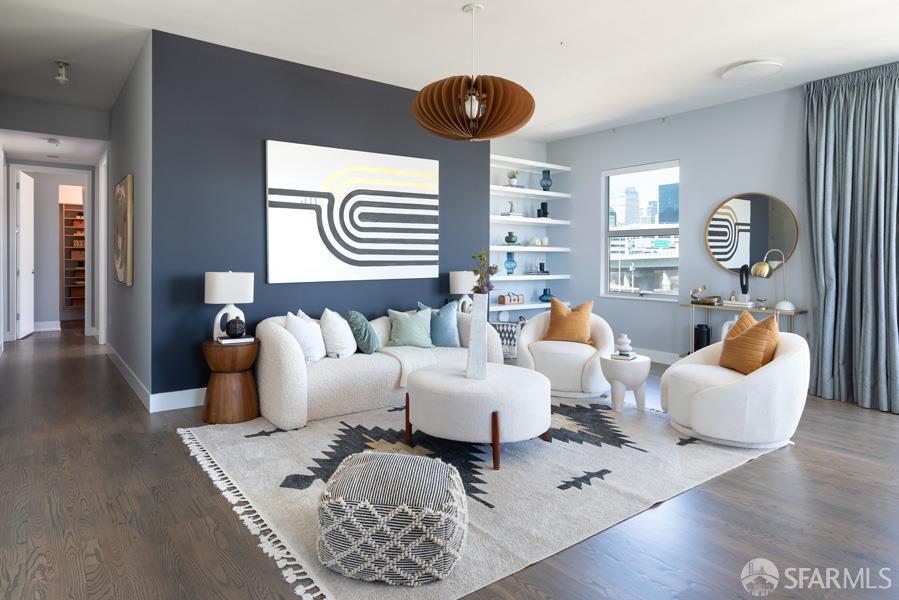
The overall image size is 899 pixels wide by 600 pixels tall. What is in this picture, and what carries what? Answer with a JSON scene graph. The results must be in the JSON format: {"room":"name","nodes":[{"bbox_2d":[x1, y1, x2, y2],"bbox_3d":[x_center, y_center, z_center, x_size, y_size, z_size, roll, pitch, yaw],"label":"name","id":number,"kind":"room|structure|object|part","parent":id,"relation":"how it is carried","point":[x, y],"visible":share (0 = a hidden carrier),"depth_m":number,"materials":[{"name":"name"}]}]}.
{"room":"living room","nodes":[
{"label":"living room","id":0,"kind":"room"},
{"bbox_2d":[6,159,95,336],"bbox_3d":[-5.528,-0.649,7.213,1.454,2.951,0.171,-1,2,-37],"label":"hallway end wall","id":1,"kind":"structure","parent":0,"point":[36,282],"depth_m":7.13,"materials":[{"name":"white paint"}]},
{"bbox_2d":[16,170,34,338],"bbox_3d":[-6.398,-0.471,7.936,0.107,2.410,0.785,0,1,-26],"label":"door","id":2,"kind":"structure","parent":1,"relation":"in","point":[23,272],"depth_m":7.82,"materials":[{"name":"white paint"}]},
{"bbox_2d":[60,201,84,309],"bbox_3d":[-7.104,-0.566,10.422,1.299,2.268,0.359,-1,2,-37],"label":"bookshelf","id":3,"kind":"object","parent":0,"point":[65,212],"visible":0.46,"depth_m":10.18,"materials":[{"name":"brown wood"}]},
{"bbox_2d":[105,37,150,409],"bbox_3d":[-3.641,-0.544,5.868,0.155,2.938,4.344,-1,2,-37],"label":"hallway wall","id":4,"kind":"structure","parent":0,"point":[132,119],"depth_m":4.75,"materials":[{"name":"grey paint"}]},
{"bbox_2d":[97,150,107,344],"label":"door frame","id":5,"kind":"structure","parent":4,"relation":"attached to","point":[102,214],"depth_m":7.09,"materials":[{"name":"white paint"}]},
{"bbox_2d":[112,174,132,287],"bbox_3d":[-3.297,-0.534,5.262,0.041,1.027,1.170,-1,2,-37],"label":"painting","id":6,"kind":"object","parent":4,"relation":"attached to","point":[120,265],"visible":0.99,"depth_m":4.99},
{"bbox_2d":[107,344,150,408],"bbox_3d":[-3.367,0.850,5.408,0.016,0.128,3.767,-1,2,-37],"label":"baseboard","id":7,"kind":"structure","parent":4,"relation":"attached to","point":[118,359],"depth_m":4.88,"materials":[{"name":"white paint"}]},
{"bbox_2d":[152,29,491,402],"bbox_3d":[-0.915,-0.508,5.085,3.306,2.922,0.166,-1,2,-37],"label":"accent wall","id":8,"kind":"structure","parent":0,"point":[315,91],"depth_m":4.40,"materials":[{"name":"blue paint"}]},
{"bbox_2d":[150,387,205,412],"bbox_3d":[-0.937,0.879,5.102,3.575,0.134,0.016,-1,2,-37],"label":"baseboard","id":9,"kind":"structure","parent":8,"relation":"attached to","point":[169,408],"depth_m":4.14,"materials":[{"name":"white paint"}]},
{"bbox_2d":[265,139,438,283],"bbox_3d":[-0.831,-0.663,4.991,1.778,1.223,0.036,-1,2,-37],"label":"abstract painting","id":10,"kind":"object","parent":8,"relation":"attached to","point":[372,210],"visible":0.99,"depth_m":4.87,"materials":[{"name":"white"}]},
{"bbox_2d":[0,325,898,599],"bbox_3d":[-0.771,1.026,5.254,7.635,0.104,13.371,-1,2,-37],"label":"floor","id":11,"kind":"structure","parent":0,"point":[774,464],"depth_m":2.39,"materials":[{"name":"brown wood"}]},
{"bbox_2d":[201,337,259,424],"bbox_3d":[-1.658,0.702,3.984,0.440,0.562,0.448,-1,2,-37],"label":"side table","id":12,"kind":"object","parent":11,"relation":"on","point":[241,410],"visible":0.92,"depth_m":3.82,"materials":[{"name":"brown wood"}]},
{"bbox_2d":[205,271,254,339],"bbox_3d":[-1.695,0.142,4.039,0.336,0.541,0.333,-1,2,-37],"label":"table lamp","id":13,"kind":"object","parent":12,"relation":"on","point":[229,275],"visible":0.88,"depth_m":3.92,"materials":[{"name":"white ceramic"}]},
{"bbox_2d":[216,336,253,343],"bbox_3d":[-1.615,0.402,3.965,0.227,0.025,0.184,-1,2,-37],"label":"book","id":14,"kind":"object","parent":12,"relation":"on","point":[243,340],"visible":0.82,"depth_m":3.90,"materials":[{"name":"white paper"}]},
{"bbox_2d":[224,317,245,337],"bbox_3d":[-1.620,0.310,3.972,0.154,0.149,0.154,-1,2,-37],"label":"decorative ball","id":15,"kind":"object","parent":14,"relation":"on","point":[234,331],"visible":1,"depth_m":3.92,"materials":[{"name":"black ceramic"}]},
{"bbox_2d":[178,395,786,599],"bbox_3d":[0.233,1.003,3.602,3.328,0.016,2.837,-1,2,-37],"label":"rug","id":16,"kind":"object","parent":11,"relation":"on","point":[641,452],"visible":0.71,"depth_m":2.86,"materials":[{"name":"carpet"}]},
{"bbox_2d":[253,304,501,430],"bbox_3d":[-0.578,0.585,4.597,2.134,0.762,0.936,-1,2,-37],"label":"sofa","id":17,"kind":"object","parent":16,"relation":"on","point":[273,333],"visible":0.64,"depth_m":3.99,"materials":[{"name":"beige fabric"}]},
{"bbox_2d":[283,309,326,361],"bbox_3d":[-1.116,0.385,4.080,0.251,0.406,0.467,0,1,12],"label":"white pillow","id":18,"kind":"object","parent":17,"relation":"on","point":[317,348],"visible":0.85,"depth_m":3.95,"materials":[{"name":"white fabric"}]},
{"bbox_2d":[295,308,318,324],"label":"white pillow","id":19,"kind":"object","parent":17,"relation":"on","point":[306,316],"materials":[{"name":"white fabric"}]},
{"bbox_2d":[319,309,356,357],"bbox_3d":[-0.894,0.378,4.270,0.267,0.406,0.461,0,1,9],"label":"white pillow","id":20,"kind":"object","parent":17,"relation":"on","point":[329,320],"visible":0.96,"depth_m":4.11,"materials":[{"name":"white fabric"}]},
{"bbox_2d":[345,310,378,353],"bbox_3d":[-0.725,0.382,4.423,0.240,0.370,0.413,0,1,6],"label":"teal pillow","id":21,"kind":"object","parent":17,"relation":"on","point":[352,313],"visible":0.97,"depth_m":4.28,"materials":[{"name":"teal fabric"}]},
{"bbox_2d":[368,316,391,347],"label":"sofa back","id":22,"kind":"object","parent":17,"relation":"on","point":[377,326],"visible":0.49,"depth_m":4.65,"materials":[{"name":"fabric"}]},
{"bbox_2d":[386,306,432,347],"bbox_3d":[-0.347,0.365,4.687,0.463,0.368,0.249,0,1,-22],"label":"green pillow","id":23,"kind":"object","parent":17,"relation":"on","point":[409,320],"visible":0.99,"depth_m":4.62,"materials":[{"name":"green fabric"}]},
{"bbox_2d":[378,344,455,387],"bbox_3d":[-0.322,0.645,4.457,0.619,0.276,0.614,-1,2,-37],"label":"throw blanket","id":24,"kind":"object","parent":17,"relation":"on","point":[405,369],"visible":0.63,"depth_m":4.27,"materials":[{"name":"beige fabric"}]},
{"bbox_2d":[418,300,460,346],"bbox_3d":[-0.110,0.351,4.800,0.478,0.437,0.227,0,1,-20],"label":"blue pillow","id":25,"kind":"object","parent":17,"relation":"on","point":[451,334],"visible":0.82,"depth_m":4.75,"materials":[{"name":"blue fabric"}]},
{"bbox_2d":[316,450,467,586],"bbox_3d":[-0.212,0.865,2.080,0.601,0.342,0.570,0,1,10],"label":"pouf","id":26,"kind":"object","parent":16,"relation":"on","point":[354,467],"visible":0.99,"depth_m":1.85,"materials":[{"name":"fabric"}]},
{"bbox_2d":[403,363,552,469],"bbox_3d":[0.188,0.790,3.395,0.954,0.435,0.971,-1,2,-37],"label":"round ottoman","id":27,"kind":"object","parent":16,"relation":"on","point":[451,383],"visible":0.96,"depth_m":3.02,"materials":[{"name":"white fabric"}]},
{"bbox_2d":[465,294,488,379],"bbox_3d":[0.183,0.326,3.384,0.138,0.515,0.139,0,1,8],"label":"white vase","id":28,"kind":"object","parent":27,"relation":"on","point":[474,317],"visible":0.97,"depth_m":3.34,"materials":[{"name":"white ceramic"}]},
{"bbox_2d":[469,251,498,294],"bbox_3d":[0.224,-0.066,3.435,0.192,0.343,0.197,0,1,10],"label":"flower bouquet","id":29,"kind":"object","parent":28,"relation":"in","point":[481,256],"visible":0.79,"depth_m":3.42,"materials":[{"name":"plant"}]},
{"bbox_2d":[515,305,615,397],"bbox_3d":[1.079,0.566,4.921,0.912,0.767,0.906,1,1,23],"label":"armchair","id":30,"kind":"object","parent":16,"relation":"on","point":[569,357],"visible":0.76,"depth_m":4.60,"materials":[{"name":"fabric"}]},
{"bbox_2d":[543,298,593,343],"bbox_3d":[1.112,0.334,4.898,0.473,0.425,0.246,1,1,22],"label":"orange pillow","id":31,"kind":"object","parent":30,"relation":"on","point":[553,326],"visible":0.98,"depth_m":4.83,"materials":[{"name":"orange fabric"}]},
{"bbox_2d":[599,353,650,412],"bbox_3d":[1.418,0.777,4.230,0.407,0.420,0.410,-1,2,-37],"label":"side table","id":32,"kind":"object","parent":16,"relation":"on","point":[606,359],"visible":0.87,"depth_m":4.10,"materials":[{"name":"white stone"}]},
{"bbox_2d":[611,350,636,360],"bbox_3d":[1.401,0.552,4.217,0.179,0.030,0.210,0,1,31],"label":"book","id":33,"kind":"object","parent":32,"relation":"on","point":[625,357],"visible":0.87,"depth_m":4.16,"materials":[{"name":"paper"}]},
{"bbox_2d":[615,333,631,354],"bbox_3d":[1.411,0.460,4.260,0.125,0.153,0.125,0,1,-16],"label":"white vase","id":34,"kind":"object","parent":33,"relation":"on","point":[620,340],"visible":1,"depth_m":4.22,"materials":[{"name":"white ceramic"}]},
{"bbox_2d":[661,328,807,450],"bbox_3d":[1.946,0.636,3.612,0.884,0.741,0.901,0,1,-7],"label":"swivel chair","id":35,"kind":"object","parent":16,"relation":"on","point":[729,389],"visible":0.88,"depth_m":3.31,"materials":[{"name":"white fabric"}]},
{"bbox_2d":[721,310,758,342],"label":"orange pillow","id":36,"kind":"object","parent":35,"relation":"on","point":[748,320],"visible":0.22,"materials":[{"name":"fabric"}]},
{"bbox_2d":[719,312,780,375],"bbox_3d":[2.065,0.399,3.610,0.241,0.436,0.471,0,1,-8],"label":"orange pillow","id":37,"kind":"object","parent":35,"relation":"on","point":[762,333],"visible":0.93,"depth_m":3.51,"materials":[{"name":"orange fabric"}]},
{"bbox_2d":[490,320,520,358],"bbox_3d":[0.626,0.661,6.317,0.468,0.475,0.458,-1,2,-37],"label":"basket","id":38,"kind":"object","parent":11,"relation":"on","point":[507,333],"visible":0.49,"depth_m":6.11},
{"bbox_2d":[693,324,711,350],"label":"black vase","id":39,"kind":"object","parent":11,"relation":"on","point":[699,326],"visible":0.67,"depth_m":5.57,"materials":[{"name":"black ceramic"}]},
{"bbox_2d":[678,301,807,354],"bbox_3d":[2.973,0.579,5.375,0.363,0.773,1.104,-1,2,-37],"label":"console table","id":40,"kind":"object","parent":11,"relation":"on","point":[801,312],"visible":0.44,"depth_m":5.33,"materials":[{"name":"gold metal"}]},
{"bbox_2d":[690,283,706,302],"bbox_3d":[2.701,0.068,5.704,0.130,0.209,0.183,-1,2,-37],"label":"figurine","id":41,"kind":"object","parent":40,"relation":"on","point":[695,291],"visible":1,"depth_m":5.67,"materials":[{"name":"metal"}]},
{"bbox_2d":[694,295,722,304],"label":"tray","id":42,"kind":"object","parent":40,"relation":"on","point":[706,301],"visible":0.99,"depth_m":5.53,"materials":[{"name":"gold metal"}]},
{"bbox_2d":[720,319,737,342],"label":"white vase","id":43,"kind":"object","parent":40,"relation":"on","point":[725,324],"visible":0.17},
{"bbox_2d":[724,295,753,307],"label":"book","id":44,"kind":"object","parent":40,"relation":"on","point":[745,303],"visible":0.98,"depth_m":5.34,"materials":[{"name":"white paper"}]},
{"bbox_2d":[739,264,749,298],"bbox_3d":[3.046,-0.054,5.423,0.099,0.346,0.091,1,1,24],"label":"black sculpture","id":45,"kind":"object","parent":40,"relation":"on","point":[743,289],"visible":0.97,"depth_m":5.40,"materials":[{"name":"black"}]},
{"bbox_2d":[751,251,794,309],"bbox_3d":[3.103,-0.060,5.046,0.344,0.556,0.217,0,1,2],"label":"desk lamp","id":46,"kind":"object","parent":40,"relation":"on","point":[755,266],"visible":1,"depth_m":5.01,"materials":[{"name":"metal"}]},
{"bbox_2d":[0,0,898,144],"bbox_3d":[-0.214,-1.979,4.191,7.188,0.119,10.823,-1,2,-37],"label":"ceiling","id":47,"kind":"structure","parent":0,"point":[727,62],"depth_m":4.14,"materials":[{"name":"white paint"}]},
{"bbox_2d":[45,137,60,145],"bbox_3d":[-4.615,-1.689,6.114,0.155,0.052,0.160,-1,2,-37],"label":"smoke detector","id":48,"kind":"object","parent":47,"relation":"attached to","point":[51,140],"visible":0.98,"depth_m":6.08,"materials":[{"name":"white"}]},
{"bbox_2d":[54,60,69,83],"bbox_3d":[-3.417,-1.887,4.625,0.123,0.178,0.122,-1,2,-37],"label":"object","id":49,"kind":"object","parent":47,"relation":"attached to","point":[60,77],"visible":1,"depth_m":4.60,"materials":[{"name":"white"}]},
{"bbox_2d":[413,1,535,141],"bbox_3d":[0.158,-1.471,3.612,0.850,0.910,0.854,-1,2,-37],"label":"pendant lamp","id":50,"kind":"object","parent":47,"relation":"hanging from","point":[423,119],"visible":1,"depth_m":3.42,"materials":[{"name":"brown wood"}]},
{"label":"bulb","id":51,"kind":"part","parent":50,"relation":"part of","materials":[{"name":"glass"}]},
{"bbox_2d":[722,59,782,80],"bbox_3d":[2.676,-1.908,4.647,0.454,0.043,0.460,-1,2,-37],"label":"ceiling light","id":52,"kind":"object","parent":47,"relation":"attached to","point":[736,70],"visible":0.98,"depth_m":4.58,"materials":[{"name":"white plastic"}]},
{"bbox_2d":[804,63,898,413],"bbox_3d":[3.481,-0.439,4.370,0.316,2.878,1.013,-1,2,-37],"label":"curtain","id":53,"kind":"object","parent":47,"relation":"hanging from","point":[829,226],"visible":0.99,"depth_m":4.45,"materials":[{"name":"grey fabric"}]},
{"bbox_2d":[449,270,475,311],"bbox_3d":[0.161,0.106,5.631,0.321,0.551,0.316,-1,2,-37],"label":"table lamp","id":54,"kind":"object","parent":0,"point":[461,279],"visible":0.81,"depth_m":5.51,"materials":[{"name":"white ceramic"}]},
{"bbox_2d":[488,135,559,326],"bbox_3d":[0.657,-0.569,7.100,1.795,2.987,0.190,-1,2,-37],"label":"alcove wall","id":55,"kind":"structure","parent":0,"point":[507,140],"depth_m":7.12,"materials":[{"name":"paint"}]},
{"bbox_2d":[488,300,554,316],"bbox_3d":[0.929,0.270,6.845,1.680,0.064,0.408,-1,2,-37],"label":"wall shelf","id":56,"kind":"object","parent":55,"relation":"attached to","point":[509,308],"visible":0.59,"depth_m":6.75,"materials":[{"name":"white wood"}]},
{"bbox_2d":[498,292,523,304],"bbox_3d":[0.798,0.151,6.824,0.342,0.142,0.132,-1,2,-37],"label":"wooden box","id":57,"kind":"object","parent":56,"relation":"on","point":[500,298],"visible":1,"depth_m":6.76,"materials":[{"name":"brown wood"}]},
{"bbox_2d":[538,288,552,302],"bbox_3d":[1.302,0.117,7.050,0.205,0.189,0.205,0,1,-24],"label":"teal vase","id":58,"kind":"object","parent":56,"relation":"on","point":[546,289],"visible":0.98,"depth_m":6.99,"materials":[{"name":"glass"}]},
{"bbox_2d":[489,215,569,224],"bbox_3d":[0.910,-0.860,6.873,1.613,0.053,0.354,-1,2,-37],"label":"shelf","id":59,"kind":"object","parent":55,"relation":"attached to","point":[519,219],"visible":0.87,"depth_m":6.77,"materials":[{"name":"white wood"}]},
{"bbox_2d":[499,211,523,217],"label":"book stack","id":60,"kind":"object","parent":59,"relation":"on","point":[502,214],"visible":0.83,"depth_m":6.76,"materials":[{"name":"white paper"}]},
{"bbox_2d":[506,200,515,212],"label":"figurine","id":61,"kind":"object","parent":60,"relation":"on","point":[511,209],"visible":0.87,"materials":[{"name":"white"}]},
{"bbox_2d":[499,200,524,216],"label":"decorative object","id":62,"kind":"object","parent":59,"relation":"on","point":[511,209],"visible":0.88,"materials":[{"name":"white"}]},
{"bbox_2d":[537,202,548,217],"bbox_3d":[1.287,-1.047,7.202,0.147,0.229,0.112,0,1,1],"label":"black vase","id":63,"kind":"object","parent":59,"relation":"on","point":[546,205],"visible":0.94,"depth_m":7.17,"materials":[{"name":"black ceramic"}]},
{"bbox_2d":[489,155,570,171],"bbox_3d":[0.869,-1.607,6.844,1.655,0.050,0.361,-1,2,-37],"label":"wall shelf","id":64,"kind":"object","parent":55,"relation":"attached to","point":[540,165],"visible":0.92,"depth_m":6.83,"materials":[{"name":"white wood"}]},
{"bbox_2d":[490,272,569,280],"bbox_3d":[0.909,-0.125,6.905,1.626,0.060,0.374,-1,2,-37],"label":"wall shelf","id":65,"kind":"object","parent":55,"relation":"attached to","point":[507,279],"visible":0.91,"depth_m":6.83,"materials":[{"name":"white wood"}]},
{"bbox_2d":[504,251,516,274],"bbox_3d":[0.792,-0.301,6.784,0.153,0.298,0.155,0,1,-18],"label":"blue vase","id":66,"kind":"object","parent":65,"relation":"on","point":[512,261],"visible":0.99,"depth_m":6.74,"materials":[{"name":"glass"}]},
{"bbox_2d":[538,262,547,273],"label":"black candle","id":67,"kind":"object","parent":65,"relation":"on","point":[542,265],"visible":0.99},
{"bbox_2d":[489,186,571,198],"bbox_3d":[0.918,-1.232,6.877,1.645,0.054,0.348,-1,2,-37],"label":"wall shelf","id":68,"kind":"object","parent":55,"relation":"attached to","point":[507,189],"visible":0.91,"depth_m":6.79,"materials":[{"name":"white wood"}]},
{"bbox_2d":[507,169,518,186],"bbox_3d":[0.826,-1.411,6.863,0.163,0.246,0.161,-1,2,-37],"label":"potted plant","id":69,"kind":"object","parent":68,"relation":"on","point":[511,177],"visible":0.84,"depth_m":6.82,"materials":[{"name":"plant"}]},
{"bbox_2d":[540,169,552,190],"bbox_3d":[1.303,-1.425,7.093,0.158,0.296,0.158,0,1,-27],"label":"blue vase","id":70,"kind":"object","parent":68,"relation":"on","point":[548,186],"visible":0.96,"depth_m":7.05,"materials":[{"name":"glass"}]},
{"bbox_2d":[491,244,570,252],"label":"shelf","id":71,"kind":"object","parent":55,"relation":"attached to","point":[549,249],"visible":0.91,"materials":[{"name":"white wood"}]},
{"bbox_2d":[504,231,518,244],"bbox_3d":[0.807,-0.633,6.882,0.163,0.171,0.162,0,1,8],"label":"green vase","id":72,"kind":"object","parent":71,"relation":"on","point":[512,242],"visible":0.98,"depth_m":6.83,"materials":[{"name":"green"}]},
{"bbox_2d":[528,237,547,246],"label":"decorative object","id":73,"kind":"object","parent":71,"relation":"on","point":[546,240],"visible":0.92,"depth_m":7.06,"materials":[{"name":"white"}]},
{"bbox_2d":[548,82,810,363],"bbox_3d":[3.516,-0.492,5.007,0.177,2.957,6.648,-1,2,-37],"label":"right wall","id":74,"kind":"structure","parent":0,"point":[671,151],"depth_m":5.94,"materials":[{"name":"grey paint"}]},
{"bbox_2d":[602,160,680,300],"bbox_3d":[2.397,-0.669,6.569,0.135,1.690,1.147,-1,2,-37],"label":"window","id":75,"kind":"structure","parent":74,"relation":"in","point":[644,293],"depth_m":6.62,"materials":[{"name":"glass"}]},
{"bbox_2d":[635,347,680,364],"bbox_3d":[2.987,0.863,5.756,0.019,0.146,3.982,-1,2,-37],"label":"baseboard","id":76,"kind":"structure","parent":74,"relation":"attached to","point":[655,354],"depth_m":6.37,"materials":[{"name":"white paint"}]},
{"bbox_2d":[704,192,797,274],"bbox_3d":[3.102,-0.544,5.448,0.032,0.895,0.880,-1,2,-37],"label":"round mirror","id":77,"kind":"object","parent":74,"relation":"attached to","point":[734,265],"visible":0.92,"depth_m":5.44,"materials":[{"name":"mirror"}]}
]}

==============================

Your assignment> Copy every line in the records above that contains the word "living".

Answer>
{"room":"living room","nodes":[
{"label":"living room","id":0,"kind":"room"},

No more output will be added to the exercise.